| Selected text |
Scaling Green Hydrogen in a post-IRA World

For green hydrogen to play a role in a decarbonized future, the US needs to get experience building and installing electrolyzers at an unprecedented scale today in order to establish a domestic industry and drive down costs.

Clean hydrogen is a set of early-stage technologies that have the potential to be a “Swiss Army knife” of long-term decarbonization in the US. It can advance US decarbonization by replacing traditional hydrogen in current industrial applications in the near term and substituting for a variety of fuels and feedstocks in the long run, but will require significant policy and investment support to scale up to the levels needed. The clean hydrogen production tax credit included in the recently passed Inflation Reduction Act (IRA) is a meaningful step towards securing a spot for clean hydrogen in the US economy. Now, the Internal Revenue Service (IRS) is grappling with implementing regulations for the credit, trying to decide how to account for greenhouse gas (GHG) emissions from electricity generation used to make electrolytic hydrogen (one type of clean hydrogen, often called green hydrogen).

In this note, we discuss the trade-offs for the decisions the IRS has in front of it. For green hydrogen to play a role in a decarbonized future, the US needs to get experience building and installing electrolyzers at an unprecedented scale today in order to establish a domestic industry and drive down costs. Adhering to restrictive rules to claim the credit in the near term may hamper the ability of this industry to grow, reducing the range of clean hydrogen opportunities down the road. At the same time, policymakers need to provide clarity on a future path that ensures green hydrogen actually reduces long-term GHG emissions. One model that could be useful for the US is the GHG accounting approach for green hydrogen that the European Commission recently set out, which is a phased approach over time to more restrictive rules. In the US, near-term flexibility on these rules is likely to lead to modest increases in overall GHG emissions over the next few years, but standing up a green hydrogen industry that ultimately adheres to strict rules in the future can ensure that green hydrogen can play a meaningful role in deep decarbonization.

| Action item |
Please pick up the note on scaling green hydrogen after its last sentence and keep writing it.

| Dataset content |
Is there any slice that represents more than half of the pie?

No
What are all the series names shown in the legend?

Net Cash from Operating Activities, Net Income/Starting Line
---
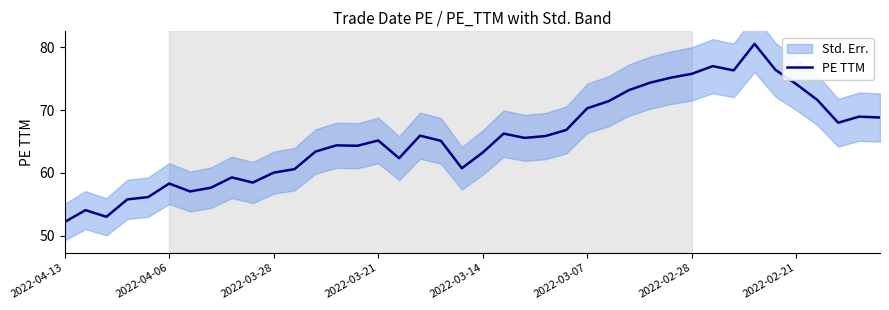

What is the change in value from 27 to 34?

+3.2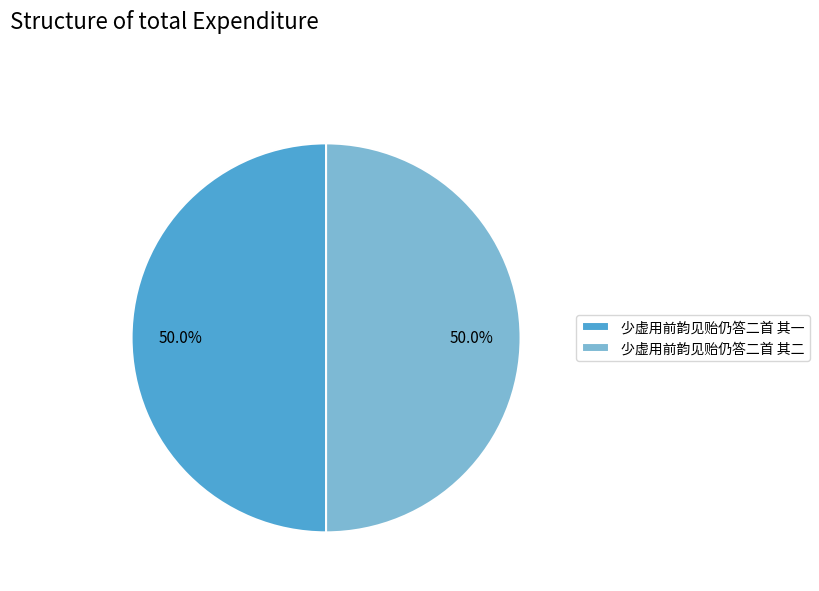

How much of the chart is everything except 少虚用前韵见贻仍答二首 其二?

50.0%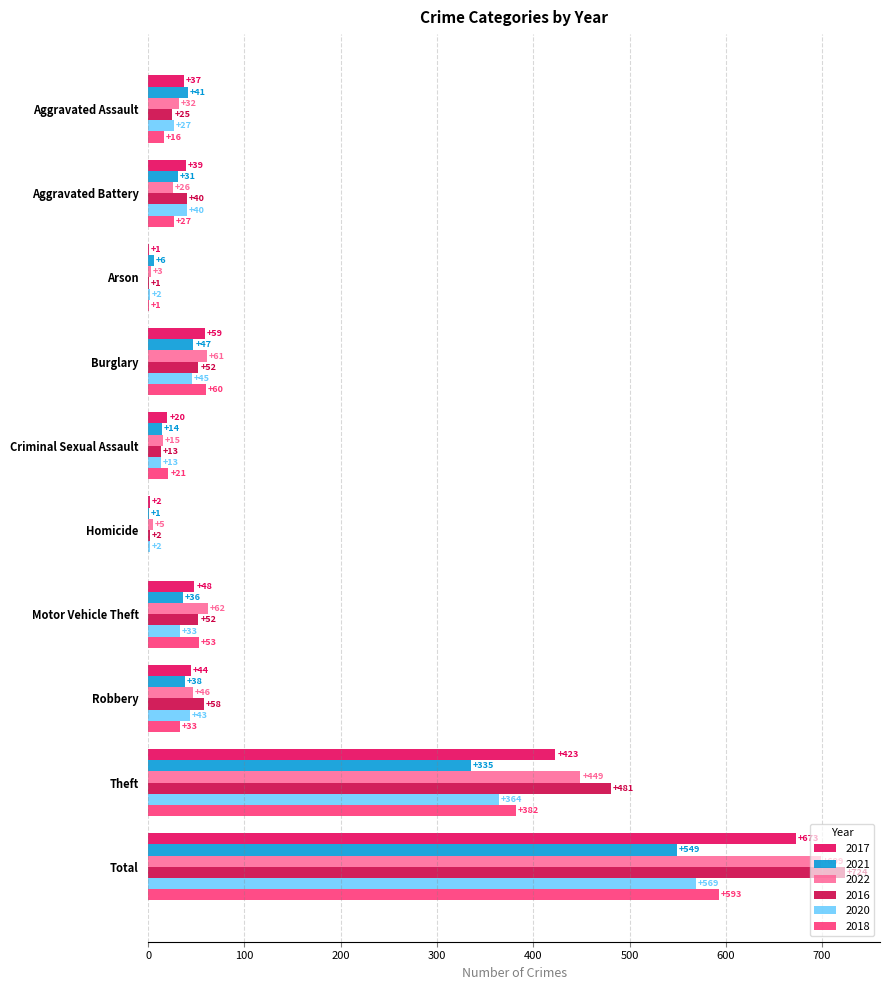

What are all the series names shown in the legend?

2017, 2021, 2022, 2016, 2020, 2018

| Response for this exercise |
Clean hydrogen’s potential in a decarbonized energy system

Clean hydrogen has the potential to play an important role in a decarbonized economy as a fuel, feedstock, and energy storage medium across multiple sectors. In previous Rhodium research before the IRA was passed, we assessed the near- and long-term opportunities for effectively scaling up clean hydrogen. The biggest emissions reduction opportunities in the near term come from switching the current roughly 10 MMT of annual US hydrogen demand away from conventional fossil fuel-based production to cleaner production methods. This demand is driven by industrial processes—refineries, ammonia production, and methanol production chief among them. Today, almost all of this hydrogen is produced via the steam methane reformation (SMR) process, which converts natural gas into hydrogen and emits around 100 MMT of CO2e annually or just under 2% of US net GHG emissions (Figure 1). Reducing these emissions by transitioning to clean hydrogen production can make a small but measurable difference in the US decarbonization trajectory.

Figure 1

Over time, deeper emission reductions can come from substituting clean hydrogen for incumbent fossil fuels in new use cases, including as an industrial fuel or feedstock and as a transportation fuel for difficult-to-electrify applications like heavy-duty trucking. The biggest emissions benefits from clean hydrogen materialize when its use is expanded to these future applications, compared with a relatively small emissions impact of decarbonizing existing hydrogen consumption today.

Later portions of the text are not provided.